*OBJECTIVES:*
• A. Quote everything in the thread on Unicode emoji support from "I agree that this should be done outside the stdlib." down to "script properties, etc.".
• B. Write what comes next in the thread on Unicode emoji support, starting after its last sentence.

-- start PAGE --

That's not the right issue number for the duplicate, or else not the right issue for that duplicate number.

@smasher164
Copy link
Member

I agree that this should be done outside the stdlib. The Unicode technical reports (UAX, UAS, UTR) make it clear that they are independent specifications, and that conformance to the Unicode standard does not imply conformance to the technical report. It's also unclear if emoji is all we add, and not one of the other reports, like identifiers, script properties, etc.

I will say however, that the current API for constructing range tables is not very ergonomic. I ended up forgoing efficiency and used functions just so I had access to set union and set difference when combining range tables: https://github.com/smasher164/xid/blob/560c18f776900eb8c8b061d155309097f2f68545/xid.go.

@gudvinr
Copy link
Author

gudvinr commented Mar 29, 2021

smasher164: The Unicode technical reports (UAX, UAS, UTR) make it clear that they are independent specifications, and that conformance to the Unicode standard does not imply conformance to the technical report

This isn't exactly true. While UTS and UTR indeed aren't required to implement, Unicode Standard Annex, however, might be required by Standard. There's a list of such in Chapter 3 of Standard.

robpike: I suspect this would be better done in a separate package, probably not in the standard library
smasher164: I agree that this should be done outside the stdlib

As pointed out, UTS isn't part of unicode standard, so I think this is quite reasonable to not put emoji stuff in unicode.
While natural languges do not usually grow over time, emoji data will grow and forcing people to import data they don't want doesn't look good.

-- end PAGE --
-- start INFORMATION PROVIDED --

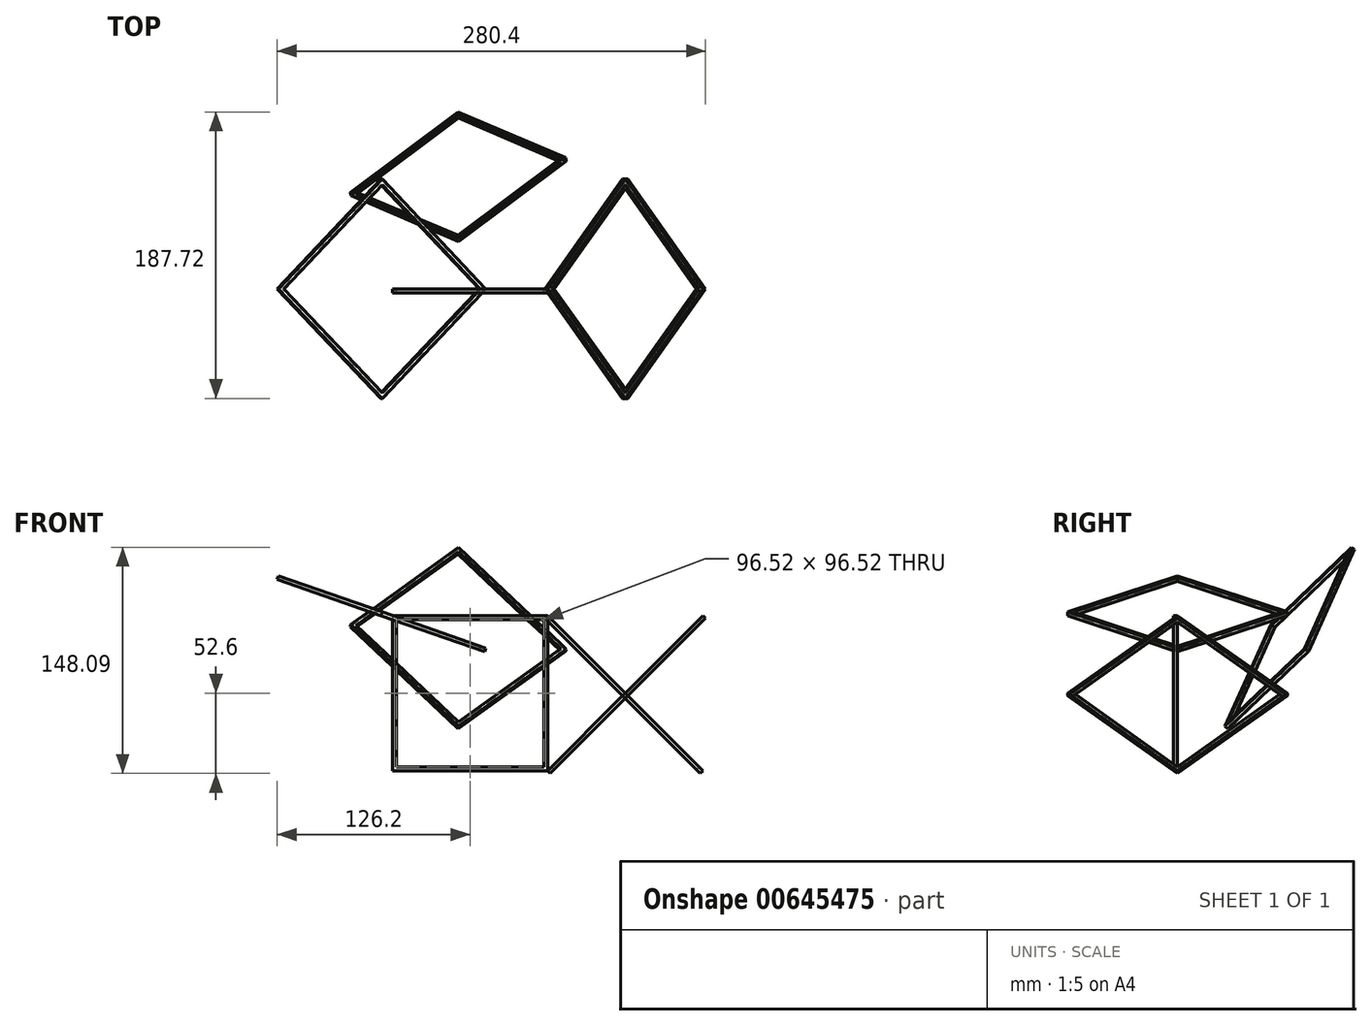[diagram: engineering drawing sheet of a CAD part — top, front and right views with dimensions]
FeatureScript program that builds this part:
annotation { "Feature Type Name" : "Feature", "Feature Type Description" : "" }
export const myFeature = defineFeature(function(context is Context, id is Id, definition is map)
    precondition{}
    {
        {
            var Q0;
            Q0=qCreatedBy(makeId("Front.planeOp"),FACE);
            var sketch = newSketch(context, id + "F0", { "sketchPlane" : qUnion([Q0])});
            skLineSegment(sketch, "E0.bottom", {"start": v(-48.26, 48.26) * mm, "end": v(48.26, 48.26) * mm});
            skLineSegment(sketch, "E0.top", {"start": v(-48.26, -48.26) * mm, "end": v(48.26, -48.26) * mm});
            skLineSegment(sketch, "E0.left", {"start": v(-48.26, 48.26) * mm, "end": v(-48.26, -48.26) * mm});
            skLineSegment(sketch, "E0.right", {"start": v(48.26, 48.26) * mm, "end": v(48.26, -48.26) * mm});
            skPoint(sketch, "E0.middle", {"position": v(0, 0) * mm});
            skLineSegment(sketch, "E1.bottom", {"start": v(-50.8, 50.8) * mm, "end": v(50.8, 50.8) * mm});
            skLineSegment(sketch, "E1.top", {"start": v(-50.8, -50.8) * mm, "end": v(50.8, -50.8) * mm});
            skLineSegment(sketch, "E1.left", {"start": v(-50.8, 50.8) * mm, "end": v(-50.8, -50.8) * mm});
            skLineSegment(sketch, "E1.right", {"start": v(50.8, 50.8) * mm, "end": v(50.8, -50.8) * mm});
            skSolve(sketch);
        }
        {
            var Q0;
            Q0=makeQuery(id+"F0.imprint","IMPRINT",FACE,{"disambiguationData":[TD([[makeQuery(id+"F0.imprint","IMPRINT",EDGE,{"derivedFrom":sQuery(id+"F0.wireOp",EDGE,"E0.bottom")}),1.0]])]});
            extrude(context, id + "F1", {"entities" : qUnion([Q0]), "depth" : 2.54 * mm, "offsetDistance" : 25.4 * mm});
        }
        {
            var Q0;
            Q0=makeQuery(id+"F1.opExtrude","SWEPT_EDGE",EDGE,{"disambiguationData":[OSD([sQuery(id+"F0.wireOp",EDGE,"E1.bottom"),sQuery(id+"F0.wireOp",EDGE,"E1.right")])]});
            cPlane(context, id + "F2", {"entities" : qUnion([Q0]), "cplaneType" : CPlaneType.LINE_ANGLE, "offset" : 25.4 * mm, "angle" : 45 * degree, "width" : 152.4 * mm, "height" : 152.4 * mm});
        }
        {
            var Q0;
            Q0=qCreatedBy(id+"F2.planeOp",FACE);
            var sketch = newSketch(context, id + "F3", { "sketchPlane" : qUnion([Q0])});
            skLineSegment(sketch, "E2", {"start": v(0, 0) * mm, "end": v(-71.84, -71.84) * mm});
            skLineSegment(sketch, "E3", {"start": v(-71.84, -71.84) * mm, "end": v(0, -143.68) * mm});
            skLineSegment(sketch, "E4", {"start": v(0, -143.68) * mm, "end": v(71.84, -71.84) * mm});
            skLineSegment(sketch, "E5", {"start": v(71.84, -71.84) * mm, "end": v(0, 0) * mm});
            skLineSegment(sketch, "E6", {"start": v(-68.25, -71.84) * mm, "end": v(0, -140.1) * mm});
            skLineSegment(sketch, "E7", {"start": v(0, -140.1) * mm, "end": v(68.25, -71.84) * mm});
            skLineSegment(sketch, "E8", {"start": v(68.25, -71.84) * mm, "end": v(0, -3.6) * mm});
            skLineSegment(sketch, "E9", {"start": v(0, -3.6) * mm, "end": v(-68.25, -71.84) * mm});
            skSolve(sketch);
        }
        {
            var Q0;
            Q0=makeQuery(id+"F3.imprint","IMPRINT",FACE,{"disambiguationData":[TD([[makeQuery(id+"F3.imprint","IMPRINT",EDGE,{"derivedFrom":sQuery(id+"F3.wireOp",EDGE,"E2")}),1.0]])]});
            extrude(context, id + "F4", {"entities" : qUnion([Q0]), "oppositeDirection" : true, "depth" : 2.54 * mm, "offsetDistance" : 25.4 * mm});
        }
        {
            var Q0;
            Q0=makeQuery(id+"F1.opExtrude","CAP_VERTEX",VERTEX,{"disambiguationData":[OSD([sQuery(id+"F0.wireOp",EDGE,"E1.bottom"),sQuery(id+"F0.wireOp",EDGE,"E1.left")])],"isStart":true});
            var Q1;
            Q1=makeQuery(id+"F1.opExtrude","CAP_VERTEX",VERTEX,{"disambiguationData":[OSD([sQuery(id+"F0.wireOp",EDGE,"E1.bottom"),sQuery(id+"F0.wireOp",EDGE,"E1.left")])],"isStart":false});
            var Q2;
            Q2=makeQuery(id+"F4.opExtrude","CAP_VERTEX",VERTEX,{"disambiguationData":[OSD([sQuery(id+"F3.wireOp",EDGE,"E2"),sQuery(id+"F3.wireOp",EDGE,"E3")])],"isStart":false});
            cPlane(context, id + "F5", {"entities" : qUnion([Q0, Q1, Q2]), "cplaneType" : CPlaneType.THREE_POINT, "offset" : 25.4 * mm, "width" : 152.4 * mm, "height" : 152.4 * mm});
        }
        {
            var Q0;
            Q0=qCreatedBy(id+"F5.planeOp",FACE);
            var sketch = newSketch(context, id + "F6", { "sketchPlane" : qUnion([Q0])});
            skLineSegment(sketch, "E10", {"start": v(-71.84, 71.84) * mm, "end": v(-143.68, 0) * mm});
            skLineSegment(sketch, "E11", {"start": v(-143.68, 0) * mm, "end": v(-71.84, -71.84) * mm});
            skLineSegment(sketch, "E12", {"start": v(-71.84, -71.84) * mm, "end": v(0, 0) * mm});
            skLineSegment(sketch, "E13", {"start": v(0, 0) * mm, "end": v(-71.84, 71.84) * mm});
            skLineSegment(sketch, "E14", {"start": v(-140.1, 0) * mm, "end": v(-71.84, -68.25) * mm});
            skLineSegment(sketch, "E15", {"start": v(-71.84, -68.25) * mm, "end": v(-3.6, 0) * mm});
            skLineSegment(sketch, "E16", {"start": v(-3.6, 0) * mm, "end": v(-71.84, 68.25) * mm});
            skLineSegment(sketch, "E17", {"start": v(-71.84, 68.25) * mm, "end": v(-140.1, 0) * mm});
            skSolve(sketch);
        }
        {
            var Q0;
            Q0 = qSketchRegion(id + "F6", true);
            extrude(context, id + "F7", {"entities" : qUnion([Q0]), "depth" : 2.54 * mm, "offsetDistance" : 25.4 * mm});
        }
        {
            var Q0;
            Q0=makeQuery(id+"F4.opExtrude","CAP_VERTEX",VERTEX,{"disambiguationData":[OSD([sQuery(id+"F3.wireOp",EDGE,"E4"),sQuery(id+"F3.wireOp",EDGE,"E5")])],"isStart":false});
            var Q1;
            Q1=makeQuery(id+"F4.opExtrude","CAP_VERTEX",VERTEX,{"disambiguationData":[OSD([sQuery(id+"F3.wireOp",EDGE,"E4"),sQuery(id+"F3.wireOp",EDGE,"E5")])],"isStart":true});
            var Q2;
            Q2=makeQuery(id+"F1.opExtrude","CAP_VERTEX",VERTEX,{"disambiguationData":[OSD([sQuery(id+"F0.wireOp",EDGE,"E1.top"),sQuery(id+"F0.wireOp",EDGE,"E1.right")])],"isStart":true});
            cPlane(context, id + "F8", {"entities" : qUnion([Q0, Q1, Q2]), "cplaneType" : CPlaneType.THREE_POINT, "offset" : 25.4 * mm, "width" : 152.4 * mm, "height" : 152.4 * mm});
        }
        {
            var Q0;
            Q0=qCreatedBy(id+"F8.planeOp",FACE);
            var sketch = newSketch(context, id + "F9", { "sketchPlane" : qUnion([Q0])});
            skLineSegment(sketch, "E18", {"start": v(0, 143.68) * mm, "end": v(-71.84, 71.84) * mm});
            skLineSegment(sketch, "E19", {"start": v(-71.84, 71.84) * mm, "end": v(0, 0) * mm});
            skLineSegment(sketch, "E20", {"start": v(0, 0) * mm, "end": v(71.84, 71.84) * mm});
            skLineSegment(sketch, "E21", {"start": v(71.84, 71.84) * mm, "end": v(0, 143.68) * mm});
            skLineSegment(sketch, "E22", {"start": v(-68.25, 71.84) * mm, "end": v(0, 3.6) * mm});
            skLineSegment(sketch, "E23", {"start": v(0, 3.6) * mm, "end": v(68.25, 71.84) * mm});
            skLineSegment(sketch, "E24", {"start": v(68.25, 71.84) * mm, "end": v(0, 140.1) * mm});
            skLineSegment(sketch, "E25", {"start": v(0, 140.1) * mm, "end": v(-68.25, 71.84) * mm});
            skSolve(sketch);
        }
        {
            var Q0;
            Q0=makeQuery(id+"F9.imprint","IMPRINT",FACE,{"disambiguationData":[TD([[makeQuery(id+"F9.imprint","IMPRINT",EDGE,{"derivedFrom":sQuery(id+"F9.wireOp",EDGE,"E18")}),1.0]])]});
            extrude(context, id + "F10", {"entities" : qUnion([Q0]), "oppositeDirection" : true, "depth" : 2.54 * mm, "offsetDistance" : 25.4 * mm});
        }
        {
            var Q0;
            Q0=makeQuery(id+"F7.opExtrude","CAP_VERTEX",VERTEX,{"disambiguationData":[OSD([sQuery(id+"F6.wireOp",EDGE,"E11"),sQuery(id+"F6.wireOp",EDGE,"E12")])],"isStart":true});
            var Q1;
            Q1=makeQuery(id+"F10.opExtrude","CAP_VERTEX",VERTEX,{"disambiguationData":[OSD([sQuery(id+"F9.wireOp",EDGE,"E18"),sQuery(id+"F9.wireOp",EDGE,"E19")])],"isStart":false});
            var Q2;
            Q2=makeQuery(id+"F1.opExtrude","CAP_VERTEX",VERTEX,{"disambiguationData":[OSD([sQuery(id+"F0.wireOp",EDGE,"E1.top"),sQuery(id+"F0.wireOp",EDGE,"E1.left")])],"isStart":true});
            cPlane(context, id + "F11", {"entities" : qUnion([Q0, Q1, Q2]), "cplaneType" : CPlaneType.THREE_POINT, "offset" : 25.4 * mm, "width" : 152.4 * mm, "height" : 152.4 * mm});
        }
        {
            var Q0;
            Q0=qCreatedBy(id+"F11.planeOp",FACE);
            var sketch = newSketch(context, id + "F12", { "sketchPlane" : qUnion([Q0])});
            skLineSegment(sketch, "E26", {"start": v(0, 143.68) * mm, "end": v(-71.84, 71.84) * mm});
            skLineSegment(sketch, "E27", {"start": v(-71.84, 71.84) * mm, "end": v(0, 0) * mm});
            skLineSegment(sketch, "E28", {"start": v(0, 0) * mm, "end": v(71.84, 71.84) * mm});
            skLineSegment(sketch, "E29", {"start": v(71.84, 71.84) * mm, "end": v(0, 143.68) * mm});
            skLineSegment(sketch, "E30", {"start": v(-68.25, 71.84) * mm, "end": v(0, 3.6) * mm});
            skLineSegment(sketch, "E31", {"start": v(0, 3.6) * mm, "end": v(68.25, 71.84) * mm});
            skLineSegment(sketch, "E32", {"start": v(68.25, 71.84) * mm, "end": v(0, 140.1) * mm});
            skLineSegment(sketch, "E33", {"start": v(0, 140.1) * mm, "end": v(-68.25, 71.84) * mm});
            skSolve(sketch);
        }
        {
            var Q0;
            Q0=makeQuery(id+"F12.imprint","IMPRINT",FACE,{"disambiguationData":[TD([[makeQuery(id+"F12.imprint","IMPRINT",EDGE,{"derivedFrom":sQuery(id+"F12.wireOp",EDGE,"E26")}),1.0]])]});
            extrude(context, id + "F13", {"entities" : qUnion([Q0]), "oppositeDirection" : true, "depth" : 2.54 * mm, "offsetDistance" : 25.4 * mm});
        }
        {
            var Q0;
            Q0=makeQuery(id+"F4.opExtrude","CAP_VERTEX",VERTEX,{"disambiguationData":[OSD([sQuery(id+"F3.wireOp",EDGE,"E3"),sQuery(id+"F3.wireOp",EDGE,"E4")])],"isStart":true});
            var Q1;
            Q1=makeQuery(id+"F10.opExtrude","CAP_VERTEX",VERTEX,{"disambiguationData":[OSD([sQuery(id+"F9.wireOp",EDGE,"E18"),sQuery(id+"F9.wireOp",EDGE,"E21")])],"isStart":true});
            var Q2;
            Q2=makeQuery(id+"F13.opExtrude","CAP_VERTEX",VERTEX,{"disambiguationData":[OSD([sQuery(id+"F12.wireOp",EDGE,"E26"),sQuery(id+"F12.wireOp",EDGE,"E29")])],"isStart":false});
            cPlane(context, id + "F14", {"entities" : qUnion([Q0, Q1, Q2]), "cplaneType" : CPlaneType.THREE_POINT, "offset" : 25.4 * mm, "width" : 152.4 * mm, "height" : 152.4 * mm});
        }
    });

-- end INFORMATION PROVIDED --

*SET OF ANSWERS:*
• A.
I agree that this should be done outside the stdlib. The Unicode technical reports (UAX, UAS, UTR) make it clear that they are independent specifications, and that conformance to the Unicode standard does not imply conformance to the technical report. It's also unclear if emoji is all we add, and not one of the other reports, like identifiers, script properties, etc.

• B.
Although I feel like at least range tables (without emoji sequences and other trickery) should be somewhere close to unicode to keep those tables in sync with rest of unicode tables. There's couple of reasons to do so:

  • While UTS#51 isn't part of Unicode Standard, it mentions that number of Technical Standards (including UTS#51) "are versioned in synchrony with the Unicode Standard, because their data files cover the same repertoire".
    At the same time, x/text/unicode uses different version scheme and has a separate release schedule. Not to mention it isn't v1 yet.
    Right now it has packages with UnicodeVersion = "12.0.0" while unicode has Version = "13.0.0". I think at some point external package might just have a different unicode version and this is kind of confusing.
  • golang.org/x/text/unicode mostly contains tools to work with unicode (except maybe /runenames which contains, well, rune names) and I only mentioned data for range tables.
    Although I think this is the right place for emoji-related tools such as methods to work with emoji sequences if there's need to do so as they do not depend on any standard version.

@smasher164
Copy link
Member

I agree, I've often wanted unicode to be versioned separately from the standard library, especially when it came to keeping these properties in sync with newer versions of unicode. I ended up using build tags to hack around that:

unicodeTestVersion_114.go:

// +build go1.14,!go1.16

package xid

const unicodeTestVersion = "12.1.0"

unicodeTestVersion_116.go:

// +build go1.16

package xid

const unicodeTestVersion = "13.0.0"

@mpvl
Copy link
Contributor

mpvl commented Apr 1, 2021

A natural place to put these properties would be x/text/unicode/emoji.

This repo already has a runenames package, which could naturally hold emoji names as well (although I'm unsure how this fits with emoji sequences).

The argument for putting it in core so it can be used in regexp is valid. However, this would mean including more tables in core that are currently missing. A more reasonable solution to support emoji in regexp would be to allow user-defined character classes, allowing users to add classes from x/text, for instance.

It should also be mentioned what the goal is of these tables. Depending on the application, rangetables may not be the best representation. Judging from UTS #51, for instance, a UTF-8 trie, which allows associating a set of related properties with a single rune, seems more appropriate. The x/text repo has all the infrastructure in place to generate such tries conveniently.

@mpvl
Copy link
Contributor

mpvl commented Apr 1, 2021

@smasher164: the x/text repo uses a similar trick. The generators are multi-version aware and will automatically add to/modify build tags for generated tables.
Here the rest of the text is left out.